Sadly, it is likely that there are other laws that you break, perhaps unknowingly. But I admire your desire to be as law abiding as possible. That is really commendable.

EricESterling42 karma

  1. Only about 600,000 cops in U.S.
  2. Government has had jails, brigs and prisons as a government duty for more than a century. The prisons are not "contracts."
  3. Asset forfeitures are significant but they are a very small fraction of police income, probably less than 10 percent.
  4. Police aren't going to quit their jobs. No one is urging them to quit their jobs. There is plenty of work to investigate unsolved burglaries, car thefts, assaults, etc. They need better incentives to fight those crimes. The federal government gives Byrne Grants to state and local law enforcement. It does not give money to investigate burglary, robbery, assault or car theft.

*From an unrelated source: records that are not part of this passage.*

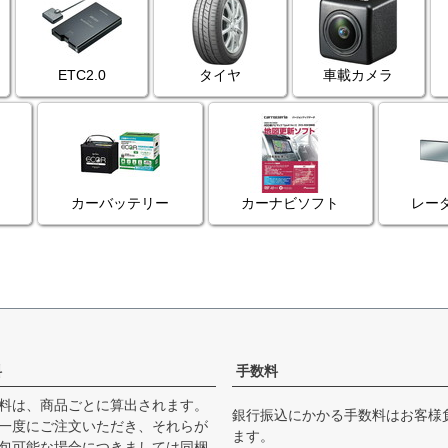
ETC2.0
タイヤ
車載カメラ
カーバッテリー
カーナビソフト
レー
料
手数料
料は、商品ごとに算出されます。
銀行振込にかかる手数料はお客様
一度にご注文いただき、それらが
ます。
包可能な場合につきましては同梱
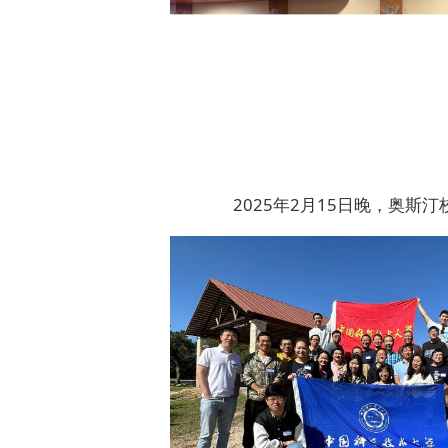
2025年2月15日晚，奥斯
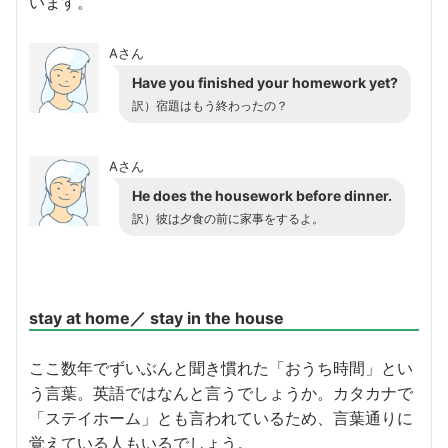
います。
Aさん
Have you finished your homework yet?
訳）宿題はもう終わったの？
Aさん
He does the housework before dinner.
訳）彼は夕食の前に家事をするよ。
stay at home／ stay in the house
ここ数年でずいぶんと聞き慣れた「おうち時間」とい
う言葉。英語ではなんと言うでしょうか。カタカナで
「ステイホーム」とも言われているため、言葉通りに
覚えている人もいるでしょう。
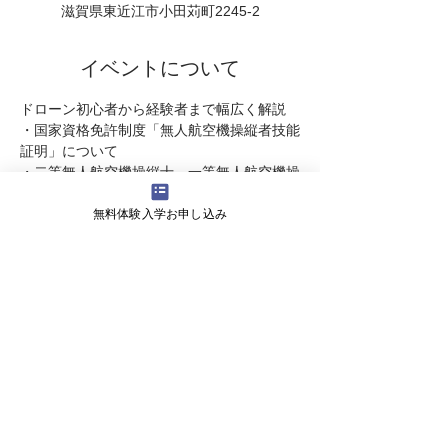
滋賀県東近江市小田苅町2245-2
イベントについて
ドローン初心者から経験者まで幅広く解説
・国家資格免許制度「無人航空機操縦者技能
証明」について
・二等無人航空機操縦士、一等無人航空機操
縦士の違い
無料体験入学お申し込み
・民間ライセンスのご説明  
・受講スケジュ－ル のご案内 
・受講料   についてなど・・・
続きを読む >>
会社概要
よくある質問
お問い合わせ
会社名 株式会社ライズ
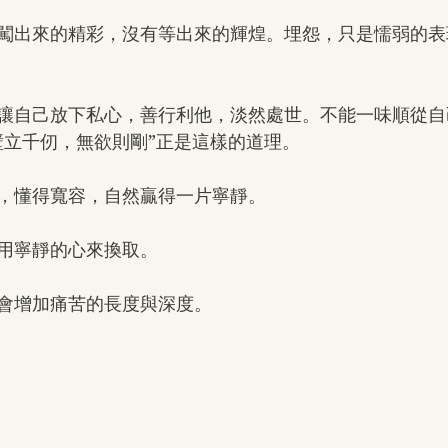
闖出來的精彩，沒有等出來的輝煌。埋怨，只是懦弱的表
讓自己放下私心，善行利他，淡然處世。不能一味順從自
壁立千仞，無欲則剛”正是這樣的道理。
，懂得寬容，自然贏得一片寧靜。
用寧靜的心來換取。
會增加痛苦的長度與深度。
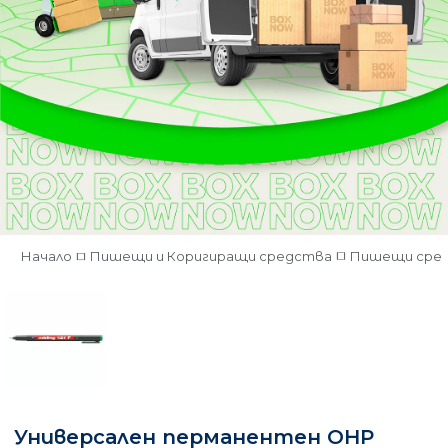
Начало
Пишещи и Коригиращи средства
Пишещи сре
Универсален перманентен OHP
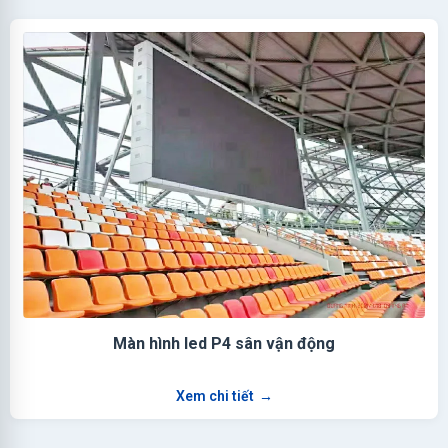
Màn hình led P4 sân vận động
Xem chi tiết
→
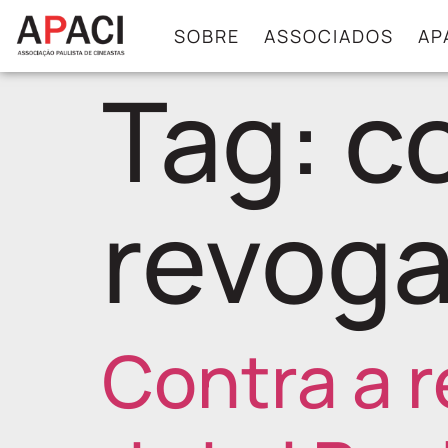
SOBRE
ASSOCIADOS
AP
Tag:
c
revog
Contra a 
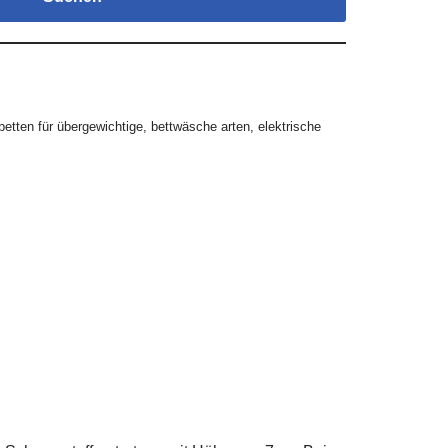
betten für übergewichtige
,
bettwäsche arten
,
elektrische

  5. The CIA does not import our cocaine! Our capitalist system of buying and selling for a profit, of supply and demand explains the importation of cocaine. The prohibition system makes drugs expensive. Buy cocaine in Latin America; smuggle it into the U.S. and sell it for 5 times what you paid for it. You don't need the CIA to do that -- just people who want to make money and are either desperate enough or who think they are clever enough to get away with it.